Anti-immigrant AfD comes in third in German local elections, mainstream parties ‘terrified’

An election poster of the right-wing Alternative for Germany (AfD) party for the upcoming Rhineland-Palatinate federal state elections is pictured in Neuwied near Koblenz, Germany. © Wolfgang Rattay
The anti-immigrant right-wing Alternative for Germany party (AfD) scored huge gains in local elections in the German central state of Hessen over the weekend, becoming the third strongest political force in the region amid the ongoing refugee crisis.

The anti-immigrant party garnered on average of 13.2 percent of vote throughout the region, coming in behind only Chancellor Angela Merkel’s Christian Democrats (CDU), which received 28.2 percent, and the Social Democrats (SPD) with 28 percent, according to preliminary election results, as reported by the German media.

AfD also scored significant gains in Hessen’s several major cities, winning 10.3 percent in Frankfurt, 12.2 percent both in Kassel and Darmstadt, as well as enjoying particular success in the regional capital of Wiesbaden, attracting 15.3 percent of the vote.

At the same time, both CDU and SPD, which are Germany’s largest parties, lost a significant share of voter support when compared to previous local elections, with a reduction of 5.5 and 3.5 percent, respectively, German media report.

Local elections in Hessen came just a week before regional elections in three other German states – Saxony-Anhalt, Rhineland-Pfalz, and Baden-Wurttemberg. The latest opinion polls show that AfD could win 12.5 percent in Baden-Wurttemberg, 9 percent in Rhineland-Pfalz, and as much as 19 percent in Saxony-Anhalt, Suddeutsche Zeitung reports.

The preliminary tallies were based on counting 60 percent of the votes throughout the region and are not final, Matthias Jung, a co-chair of the Forschungsgruppe Wahlen, a German elections research center, told Frankfurter Allgemeine Zeitung, adding that the results have yet to undergo readjustment in accordance with the German local election system, which could alter the final outcome.

‘Frightening result’

In the meantime, AfD’s smashing success has already provoked grave concern among many mainstream politicians, who fear the rise of right-wing populism and even far-right movements amid the unending refugee crisis.

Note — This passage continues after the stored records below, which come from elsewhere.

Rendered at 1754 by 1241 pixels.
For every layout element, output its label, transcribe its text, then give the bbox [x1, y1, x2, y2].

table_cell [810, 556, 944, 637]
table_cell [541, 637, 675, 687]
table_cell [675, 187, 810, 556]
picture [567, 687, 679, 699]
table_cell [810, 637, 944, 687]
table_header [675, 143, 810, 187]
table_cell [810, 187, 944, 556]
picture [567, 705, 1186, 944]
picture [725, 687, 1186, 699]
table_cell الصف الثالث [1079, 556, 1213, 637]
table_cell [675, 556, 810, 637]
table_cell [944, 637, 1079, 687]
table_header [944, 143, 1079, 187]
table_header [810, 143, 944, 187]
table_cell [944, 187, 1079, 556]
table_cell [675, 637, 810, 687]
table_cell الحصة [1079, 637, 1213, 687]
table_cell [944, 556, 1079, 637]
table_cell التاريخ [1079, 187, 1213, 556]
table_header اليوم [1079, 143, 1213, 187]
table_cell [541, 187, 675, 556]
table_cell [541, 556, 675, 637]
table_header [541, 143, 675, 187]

“AfD’s preliminary result is frightening. I had expected a maximum of five percent,” Markus Frank, a Frankfurt politician from the CDU, told Journal Frankfurt.

His words were echoed by the vice-chair of the SPD faction in the German parliament, Eva Hogl, who also called the AfD’s result “terrifying,” adding that “if [AfD] enters the state parliaments with double digits and maybe even the federal parliament, this will change the whole German community in a very negative way,” Frankfurter Allgemeine Zeitung reports.

“Mainstream parties are paying the price for the voters’ protest,” CDU’s regional secretary general in Hessen, Manfred Pentz, told Suddeutsche Zeitung, adding that AfD is benefiting from anti-immigrant backlash.

Meanwhile, AfD politicians celebrated their party’s success, pointing out that mainstream German parties are losing support. “The power of the mainstream parties is fading,” Frauke Petry, the chairwoman of the AfD, told journalists when commenting on the latest local election results.

AfD was founded in 2013 as a Eurosceptic party fighting mainly to dismantle the single European currency system, but then took a more right-wing stance, making immigration its program’s number one issue.

The party’s previous best election result, which claimed 12.2 percent of the vote, occurred in the eastern German state of Brandenburg in 2014. The party is traditionally less popular in Western Germany, where it has long struggled to overcome the five percent threshold in regional elections, seeing its best result of 6.1 percent in Hamburg in 2015.

Frauke Petry, the party’s leader, provoked a wave of indignation in late January when she said that police should have the right to shoot refugees and migrants to prevent them from crossing German border, though calling such measure “the last resort.”

However, despite the outrage, 29 percent of Germans agreed with Petry’s proposal, according to a YouGov opinion poll conducted just days after she made her provocative statement, as cited by Die Welt.

Neo-Nazis come with double-digit results in several towns

Meanwhile, the preliminary election results also showed that the neo-Nazi National Democratic Party of Germany (NPD) managed to win 17 percent of the vote in the state of Hessen’s town of Leun, which has a population of 6,000 people. It also took 14 percent of the ballots in Budingen, a town with 21,000 residents, which hosts the largest refugee center in Hessen, The Local reports.

NPD also scored significant election gains in Budingen, capitalizing on the refugee crisis to win an extra 12 percent of the vote compared to the previous local election, when the neo-Nazis took only two percent there.

About a million migrants and refugees entered Germany last year, which has led to the rise of various right and far-right movements. The country has witnessed a growing number of anti-migration rallies, as well as attacks on refugee facilities since the beginning of the crisis.